__Passage to read__

The rotary tool of this invention is made of a material containing 50 to 81 volume % of such inorganic long fibers, which are bound compact together by means of a binder so that the material would have no pores.

As stated above, conventional grindstones are porous and have a lot of pores, their abrasive grain content being 50 volume % or less. In contrast, the material or the rotary tool in accordance with this invention contains 50 volume % or more of inorganic long fibers such as Al.sub.2 O.sub.3 -type fibers, which constitute the cutting elements. Accordingly, the cutting edge for cutting workpieces exhibits a high density, so that a higher working efficiency can be attained than with a conventional grindstone, along with less wear of the tool being involved. Since it has a compact structure without any pores, the tool material of this invention does not become clogged with chips, whereas the pores of conventional grindstones are liable to be filled with chips, which would cause damage to the surface of the workpiece. With the rotary tool of this invention, the thermosetting resin constituting the matrix is worn somewhat earlier than the inorganic long fibers, so that the rotary tool exhibits a brush-like working surface, with inorganic long fibers slightly protruding from the matrix surface. These inorganic fibers protruding in a brush-like manner serve as the cutting elements, providing a high cutting efficiency. The chips remaining on the workpiece are removed by the brush-like inorganic long fibers of the working surface as the rotary tool rotates.

The inventors have found out that the rotary tool of this invention, which is made of a material containing 50 volume % of inorganic long fibers, can be used without particularly taking into consideration the angle of application with respect to the workpiece since it can provide an excellent cutting quality in all directions. In accordance with this invention, the protruding inorganic long fibers constitute the cutting edge, which means, by employing inorganic long fibers with a small diameter, the cut end surface, polished surface, and the like of the workpiece can be made smooth and fine. Generally, the greater the inorganic long fiber amount is, the better. An inorganic long fiber content of more than 81 volume %, however, will exceed the upper limit of the density in which the fibers can be packed, resulting in a defective impregnation of the thermosetting resin. The thermosetting resin to be employed in this invention may be: an epoxy resin, an unsaturated polyester resin, a vinyl ester resin, a bismaleimide resin, a phenol resin, and the like. Of these resins, an epoxy resin would be most suitable for manufacturing a rotary tool since it can firmly adhere to the inorganic long fibers without generating any pores.

__Dataset section__
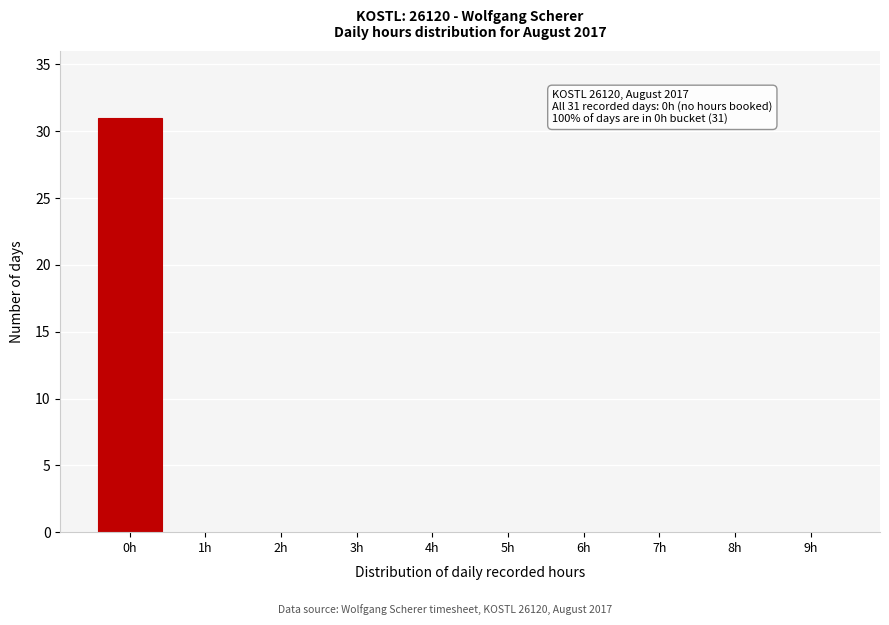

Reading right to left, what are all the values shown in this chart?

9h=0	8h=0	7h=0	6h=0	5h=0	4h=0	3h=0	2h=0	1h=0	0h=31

__Parts of the exercise__
A - In the rotary tool passage, which thermosetting resin is named as most suitable for manufacturing the tool?
B - Translate this sentence from the rotary tool passage into Spanish: "These inorganic fibers protruding in a brush-like manner serve as the cutting elements, providing a high cutting efficiency."
C - Carry on the rotary tool passage from its last sentence.
None of the data is needed here.

__Answers by item__
A - An epoxy resin, since it can firmly adhere to the inorganic long fibers without generating any pores.

B - Estas fibras inorgánicas que sobresalen a modo de cepillo sirven como elementos de corte y proporcionan una alta eficiencia de corte.

C -
The inorganic fiber reinforced plastic of this invention can be manufactured as follows: first, a thermosetting resin such as an epoxy resin is placed, for example, on a film in a certain thickness. Then, 50 to 81 volume % of inorganic fibers that are cut in an appropriate length are evenly dispersed on it, with the fibers being oriented in a variety of ways. Afterwords, thermosetting resin is placed on these fibers, thus sandwiching the inorganic long fibers between layers of thermosetting resin. By pressing the whole thing from both above and below with rollers or the like, the layer of inorganic long fibers is impregnated with the thermosetting resin without generating any pores. The sheet of material thus obtained is left to stand at a certain temperature for several days so as to put it in a B-stage (a half-cured condition which is suitable for pressurizing and curing through heating). Afterwards, a required number of sheets of the material thus obtained are superimposed on each other and are heated to be cured under pressure, thereby obtaining a compact plate having no pores.

A compact plate whose inorganic long fibers are oriented in the same direction and which includes no pores, can be obtained by, for example, superimposing unidirectional prepregs on each other in such a manner that the fibers are oriented in the same direction and then curing the plate thus obtained through pressurizing in an autoclave.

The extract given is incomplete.